Almada wrote about police repression in the country and exposed the ‘Condor Plan’, which involved several South American dictatorships between 1970 and 1980.
He documented the crimes of right-wing military governments, many of whom were formed with the help of the United States’ CIA.
His biographer and writer, Pablo Daniel Magee, said that Almada’s work is studied in Italy, France, Spain, Germany, Colombia, Portugal, Argentina and Chile, among other countries.
Magee said: ‘Martín Almada died but his struggle remains intact and the resolution with which we will carry forward the cause of human rights is stronger than ever.
‘It is the proof that there is no obstacle that can stop the human being when he has a conviction.
‘Almada’s greatest legacy was his book the ‘Archives of Terror’.

  • Former president of Brazil, Dilma Rousseff, has condemned ex-President Jair Bolsonaro, who last year eliminated the Commission of Dead and Disappeared, an institution that had been investigating the crimes of the 1964-1985 military dictatorships since 1995.

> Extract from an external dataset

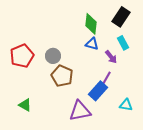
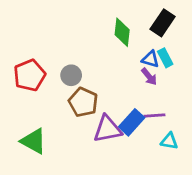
blue triangle: (92, 44) -> (150, 59), moved
purple line: (106, 79) -> (154, 116), moved, turned 56
green triangle: (25, 105) -> (34, 141), size x1.5
purple triangle: (80, 111) -> (107, 129), moved

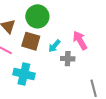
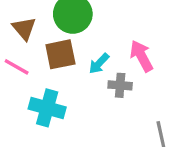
brown square: (31, 41) -> (60, 54), turned -30

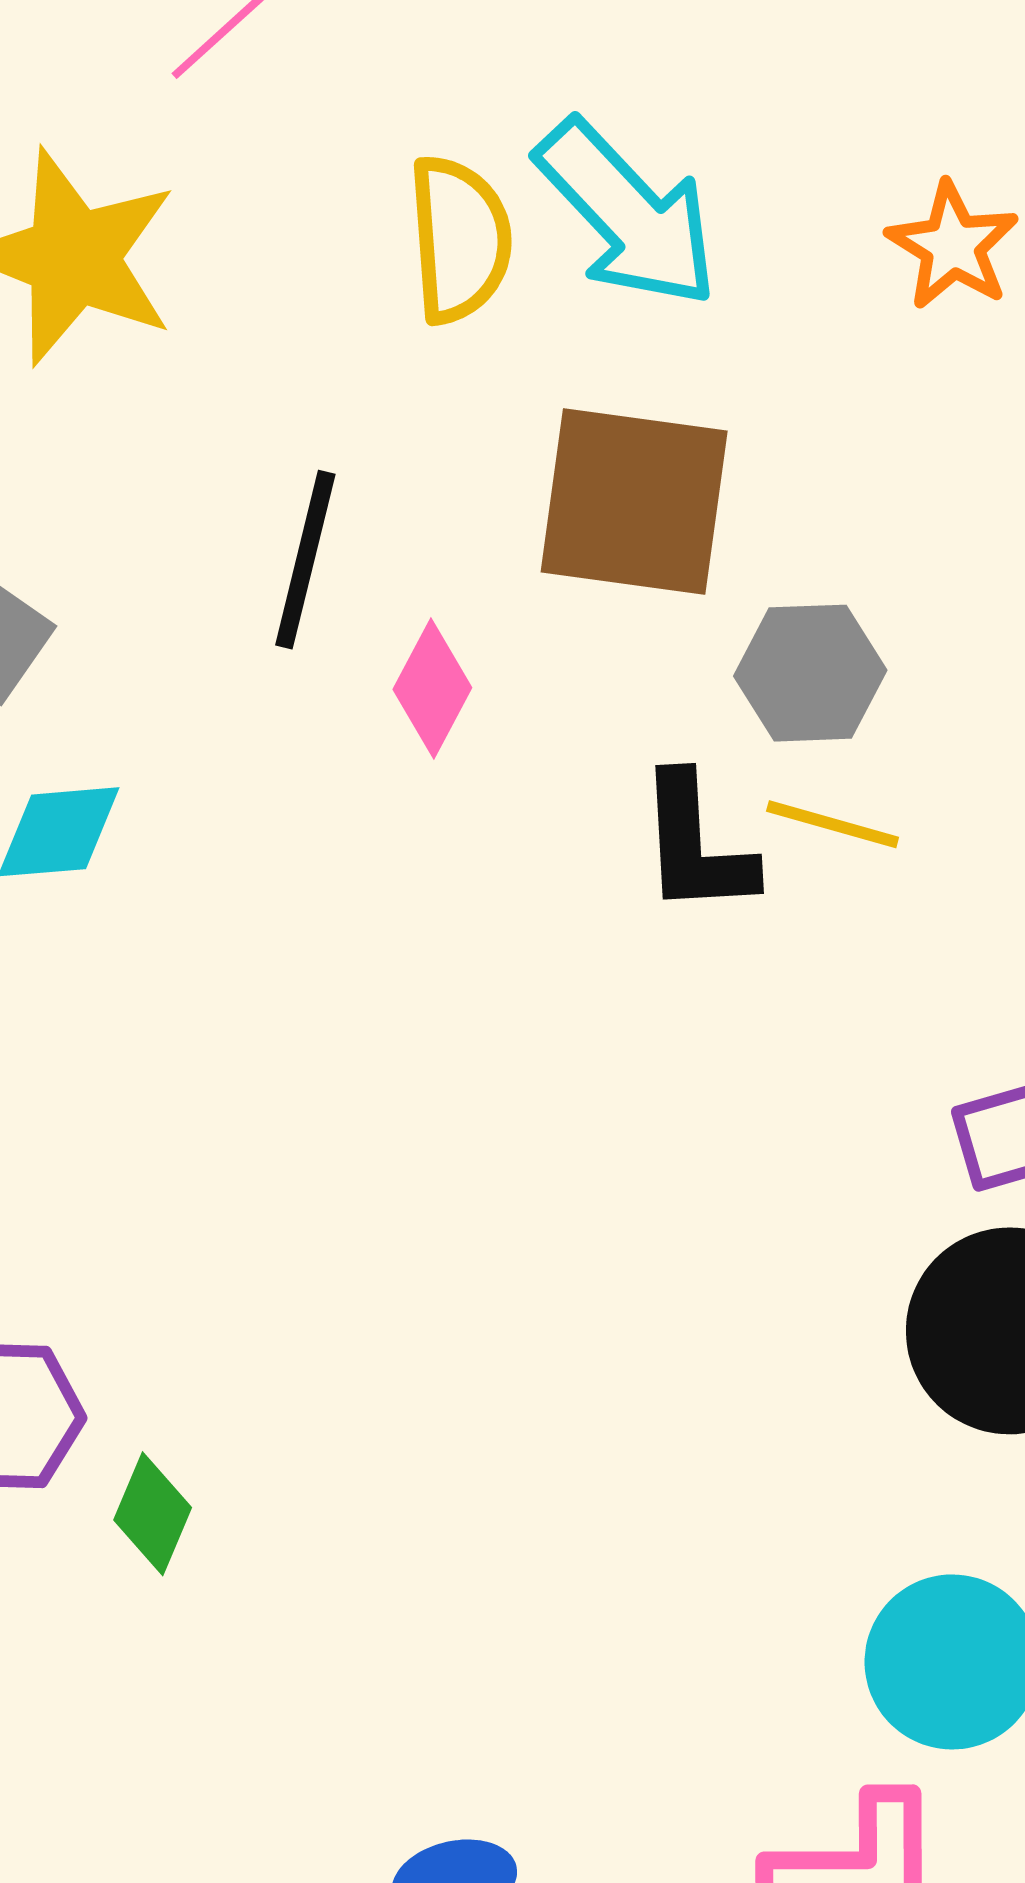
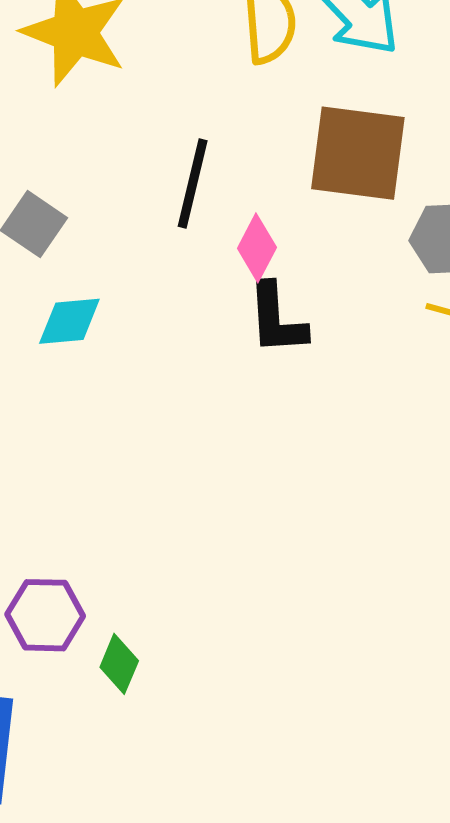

Rouseff drew parallels to a coup attempt that Bolsanoro organised in January of last year after he lost the Presidential elections to current president Luiz Inácio Lula da Silva in 2022.
Rousseff, who was herself a victim of torture during the military dictatorship (1964-1985), defended the importance of remembering the coup d’état of 1964, of which happened 60 years ago on Monday.
She said: ‘Maintaining the memory and the historical truth about the military coup that occurred in Brazil 60 years ago is crucial to ensure that the tragedy does not recur, as almost happened recently on 8th January, 2023.
‘History does not erase the signs of betrayal of democracy or clean from the national conscience the acts of perversity of those who exiled and stained the Brazilian life with blood, torture and death for 21 years.
‘Nor does it rescue those who supported the attack on institutions, democracy and the ideals of a more just and less unequal society.
‘Dictatorship never again!’
Relatives of victims of the dictatorship and human rights associations are planning to march in the city of São Paulo this Sunday from a former torture centre to the Ibirapuera Park, to ‘not forget’ the pain caused by the dictatorship.
Victims of the 1964 coup are demanding the ‘demilitarisation of the police’ and the creation of mechanisms against torture, and the reissue and publication of history textbooks from the victims’ perspective.
Meanwhile in Peru, police have raided President Dina Boluarte’s home as part of a corruption inquiry dubbed ‘Rolexgate’.
Authorities were searching for more than a dozen Rolex watches President Boluarte had allegedly not declared.
The investigation began after a news report drew attention to luxury watches she wore at public events, dating from when she took office in December 2022.
Peru’s government described the raid on Saturday as ‘disproportionate and unconstitutional’.
Peruvian Prime Minister Gustavo Adrianzen said: ‘The political noise that is being made is serious, affecting investments and the entire country.’
The government comptroller announced earlier this month it would review Boluarte’s asset declarations from the past two years.
Speaking last week, Boluarte insisted she entered government ‘with clean hands’ and that she would ‘leave it with clean hands’.